倒したと思った相手が突然動いてきたのだ、ギーシュはそれに反応できず……擦り傷だらけの拳が彼の右頬に打ち込まれた。
「かはっ……」
ギーシュに覆い被さるようにサイトは倒れ込む。
それを見るとモンモランシーは直ぐに彼らの下に……正確に言えば、サイトの下に駆け付け、ボロボロになったその体へ杖を振るう。
「サイト、大丈夫!?何処が痛むの、すぐ治すわ……っ!」
「だ……だいじょーぶ、それ……よりも、ギーシュ……は?」
愛しい人の胸の中でサイトはギーシュのことを探す。
自分は勝ったのだろうか?勝ったのならギーシュに伝えなければ、モンモランシーは……お前の好きな女は、きっと俺が幸せにして見せると。

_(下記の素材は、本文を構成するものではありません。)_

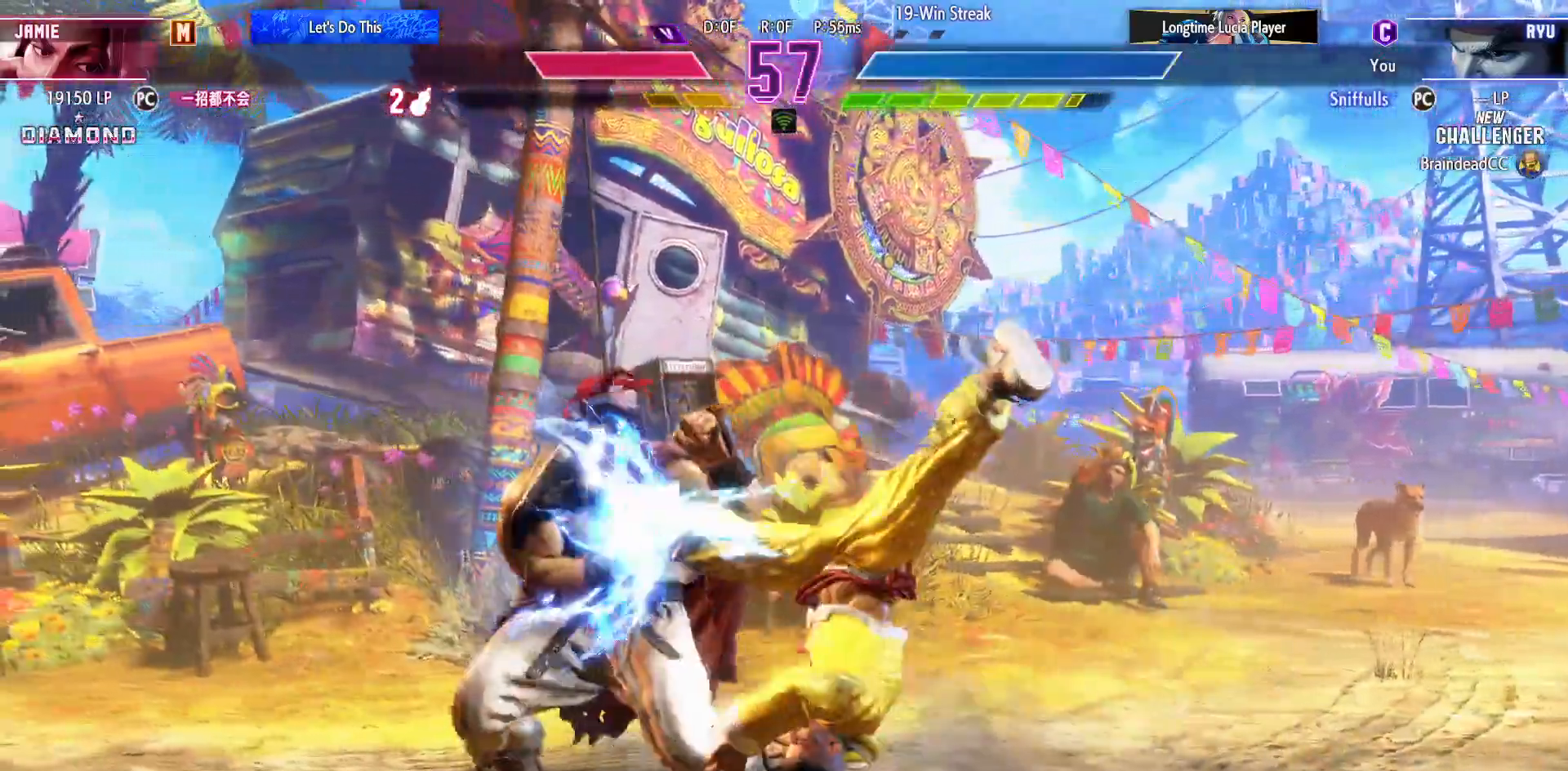
{"dt_ms": 500, "buttons": ["TRIANGLE", "DPAD_DOWN", "DPAD_LEFT"], "events": [[450, "TRIANGLE", "down"]]}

でなければ、あそこまで彼女のことを思ってくれた彼へ申し訳ない。
サイトは霞む目で必死に彼のことを探し……そしてそれを見つけた。
「うっ、ぐぅぅうう……!クソッ、クソォ……!」
ギーシュは泣いていた。
悔しくて泣いているのではない、ギーシュは分かってしまったのだ。
モンモランシーは自分が彼女のことを思うよりもずっと、サイトのことを愛しているのだと。
そしてサイトもそれと同じくらいモンモランシーのことを愛している、でなければ最後の攻撃など決して行えなかった筈だ。
自分は……最初から彼らの間に入ることは出来なかったのだ。
「僕の……負けだ、僕なんかよりもずっと!君は……サイトはモンモランシーのことを愛している」
「……ギーシュ」
夕日を背にきっ、と力強くギーシュはサイトのことを睨み付ける。
その鋭い視線から目を逸らさず、サイトはそれを受け止め、睨み返した。
「……モンモランシーを幸せにしろよ、でないと僕は君を許さない」
「勿論、モンモランシーは絶対に……俺が幸せにしてやる、約束だ」
ギーシュの言葉にサイトは力強く頷く。
こうしてギーシュとサイト、モンモランシーを巡る争いは終わりを迎えた。
だが……まだ終わらない、彼らを争うように仕組んだ元凶へのお仕置きはこれからだ。